Les kids du Séminaire Sans Français

par Robert Jasmin
Les kids du Séminaire Sans Français

La semaine dernière, je terminais mon billet avec le souhait de voir se développer de la fierté et de la vigilance au bénéfice de notre langue. Ce n’est vraiment pas le cas dans le domaine des sports au Séminaire Saint François (SSF) de Cap Rouge. Il n’y a ni fierté chez certains sportifs, ni vigilance de la part de la direction. La photo du vestiaire des jeunes hockeyeurs parue dans le Journal de Québec le 29 mars était plus qu’éloquente : trois inscriptions unilingues anglaises fouettaient l’ardeur des joueurs en grosses lettres rouges de 30 cm sur  trois murs. Je vous fais grâce des mots d’ordre.

Le directeur Luc Savoie soutient que «ces messages sont beaucoup plus faciles à imager en anglais qu’en français où c’a moins d’impact». Il ajoute que le SSF se conformera à la loi mais que ce sera «au détriment des petits kids». J’aimerais ici faire appel à un expert en la matière : Albert Memmi, celui qui, le premier, s’est penché sur ce problème d’aliénation culturelle dans un livre préfacé par Jean-Paul Sartre, Le portrait du colonisé ( éditions J.J. Pauvert ). Je crois qu’il est important d’en citer quelques passages.

Memmi écrit : la langue maternelle du colonisé, celle qui est nourrie de ses sensations, ses passions et ses rêves, celle dans laquelle se libèrent sa tendresse et ses étonnements, celle enfin qui recèle la plus grande charge affective, celle-là précisément est la moins valorisée. Pour le colonisé, ajoute Memmi,  sa langue n’a aucune dignité. S‘il veut construire sa place, exister dans la cité et dans le monde, il doit d’abord se plier à la langue des autres, celle de ses maîtres…De lui-même, il se met à écarter cette langue maternelle infirme (celle qui a moins d’impact pour employer le terme de monsieur Savoie), celle qu’il faut cacher (et ne pas afficher comme slogan sur les murs).

Quand on n’est à l’aise que dans la langue de l’autre, quand on croit que «ça se dit mieux» dans la langue de l’autre, c’est signe que nous avons profondément intériorisé cette infériorité qui est la caractéristique de tout colonisé. Avec le sentiment d’infériorité, on en vient vite à celui de la gêne, voire de la honte.

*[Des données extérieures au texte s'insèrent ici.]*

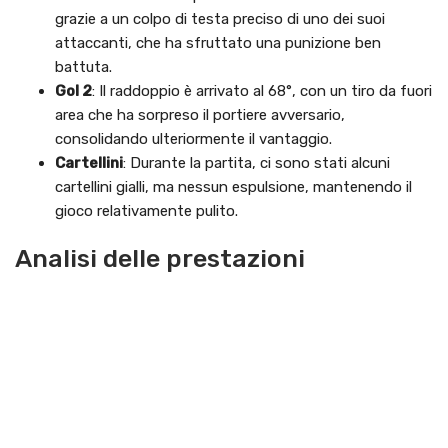
grazie a un colpo di testa preciso di uno dei suoi
attaccanti, che ha sfruttato una punizione ben
battuta.
Gol 2
: Il raddoppio è arrivato al 68°, con un tiro da fuori
area che ha sorpreso il portiere avversario,
consolidando ulteriormente il vantaggio.
Cartellini
: Durante la partita, ci sono stati alcuni
cartellini gialli, ma nessun espulsione, mantenendo il
gioco relativamente pulito.
Analisi delle prestazioni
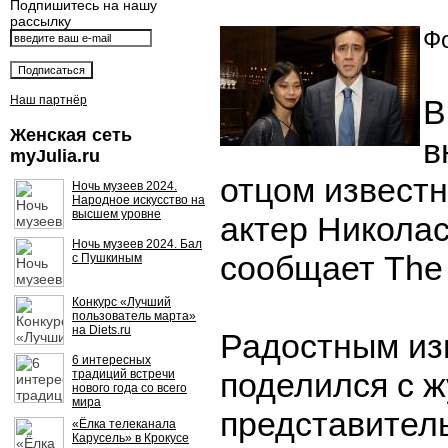
Подпишитесь на нашу
рассылку
Фо
Наш партнёр
В
Женская сеть
в
myJulia.ru
отцом известн
Ночь музеев 2024.
Народное искусство на
высшем уровне
актер Николас
Ночь музеев 2024. Бал
сообщает The
с Пушкиным
Конкурс «Лучший
пользователь марта»
на Diets.ru
Радостным из
6 интересных
поделился с 
традиций встречи
нового года со всего
мира
представител
«Ёлка телеканала
Карусель» в Крокусе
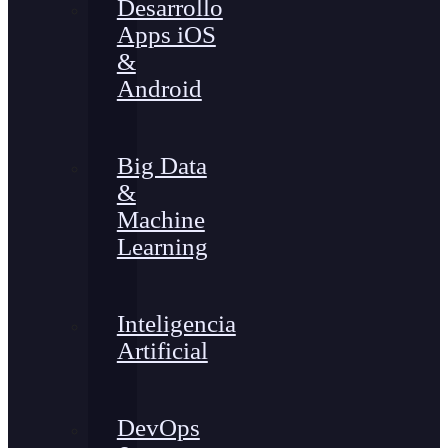
Desarrollo
Apps iOS
&
Android
Big Data
&
Machine
Learning
Inteligencia
Artificial
DevOps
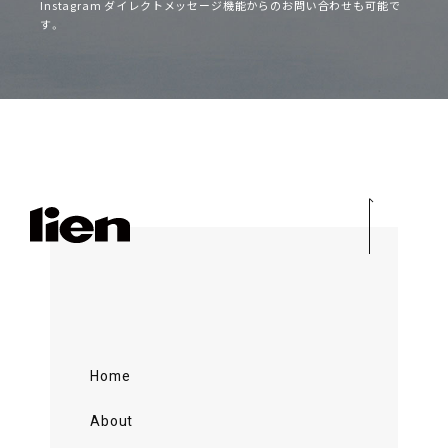
Instagram ダイレクトメッセージ機能からのお問い合わせも可能で
す。
Home
About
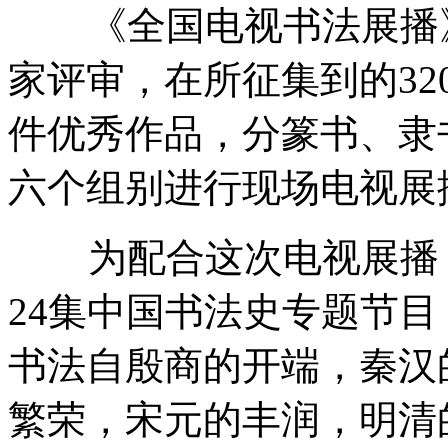
《全国电视书法展播》
家评审，在所征集到的32
件优秀作品，分篆书、隶
六个组别进行现场电视展
为配合这次电视展播，
24集中国书法史专题节
书法自殷商的开端，秦汉
繁荣，宋元的丰润，明清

N’est-ce pas là un sentiment contraire au sentiment de fierté que tout sportif doit éprouver à l’égard de son équipe ? Une  fierté qui doit rejaillir sur le Séminaire ainsi que sur le peuple qui permet au Séminaire d’exister. Or, ce peule a une langue qui, elle aussi, demande sa part de fierté. Même de la part de joueurs d’élite.